Arbeitsauftrag:
Beantworte anhand des Textes über den Kurssturz diese drei Fragen:
1. Wie lange befinden sich die Aktienmärkte schon auf Talfahrt?
2. Um wie viel Prozent wuchs die US-Wirtschaft im zweiten Quartal?
3. Auf welchen Zeitpunkt verschiebt sich der angekündigte Aufschwung?

Ausgewählter Text:
----

Kurssturz - Die sechs Gründe
Selten zuvor hat eine Börsenflaute so lange gedauert wie diese.
Schon seit fast zweieinhalb Jahren befinden sich die Aktienmärkte auf Talfahrt, und ein Ende ist nicht in Sicht. Selbst Analysten sind mittlerweile ratlos, wohin in den nächsten Monaten die Reise an den Börsen gehen wird. Die Ursachen für die nachhaltige Börsenflaute sind vielfältig. Hier die sechs wichtigsten:
Konjunktur Die schlechte konjunkturelle Lage zählt zu den wichtigsten Gründen für die schwachen Aktienmärkte. Denn nur wenn die Wirtschaft wächst, steigen auch die Gewinne der Unternehmen und mit ihnen die Aktienkurse. Danach sieht es in naher Zukunft jedoch nicht aus: So wuchs die US-Wirtschaft im zweiten Quartal dieses Jahres nur noch um 1,1 Prozent - ein enttäuschender Wert nach einem Plus von fünf Prozent im ersten Quartal. Das Fatale: Die US-Wirtschaft hat als größte Volkswirtschaft der Welt eine Lokomotivfunktion für andere Länder. Geht es in den USA bergauf, hat das auch einen positiven Effekt auf andere Länder wie Deutschland oder Großbritannien, deren Unternehmen viel in die USA exportieren. Erst vor zwei Tagen hat das Kieler Institut für Weltwirtschaft (IfW) seine Prognose für Deutschland auf ein Wachstum von nur noch 0,4 Prozent in diesem Jahr und 1,8 Prozent 2003 gesenkt. Der Aufschwung, der schon seit mehr als einem Jahr immer wieder angekündigt wurde und wieder für steigende Kurse sorgen sollte, verschiebt sich erneut - diesmal auf Sommer 2003.

----

Extrahierte Informationen:
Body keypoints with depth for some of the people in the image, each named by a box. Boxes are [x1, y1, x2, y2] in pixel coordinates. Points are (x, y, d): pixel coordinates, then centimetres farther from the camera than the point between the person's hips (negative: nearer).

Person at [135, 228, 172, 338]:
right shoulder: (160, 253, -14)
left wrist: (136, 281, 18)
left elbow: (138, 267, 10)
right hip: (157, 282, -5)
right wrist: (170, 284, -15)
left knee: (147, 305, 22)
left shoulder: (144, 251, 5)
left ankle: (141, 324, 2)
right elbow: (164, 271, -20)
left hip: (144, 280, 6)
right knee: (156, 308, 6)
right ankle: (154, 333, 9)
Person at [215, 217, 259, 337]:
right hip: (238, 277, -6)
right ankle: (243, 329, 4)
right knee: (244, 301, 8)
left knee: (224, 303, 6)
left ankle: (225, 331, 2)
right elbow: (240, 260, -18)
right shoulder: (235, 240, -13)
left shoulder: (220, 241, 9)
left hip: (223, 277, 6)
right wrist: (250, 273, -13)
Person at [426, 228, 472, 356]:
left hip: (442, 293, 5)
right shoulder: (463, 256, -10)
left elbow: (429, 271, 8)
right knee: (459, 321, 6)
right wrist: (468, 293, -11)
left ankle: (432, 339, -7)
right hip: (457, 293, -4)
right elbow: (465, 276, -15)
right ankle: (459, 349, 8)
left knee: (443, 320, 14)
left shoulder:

----

Antwort:
1. Seit fast zweieinhalb Jahren.
2. Um 1,1 Prozent.
3. Auf Sommer 2003.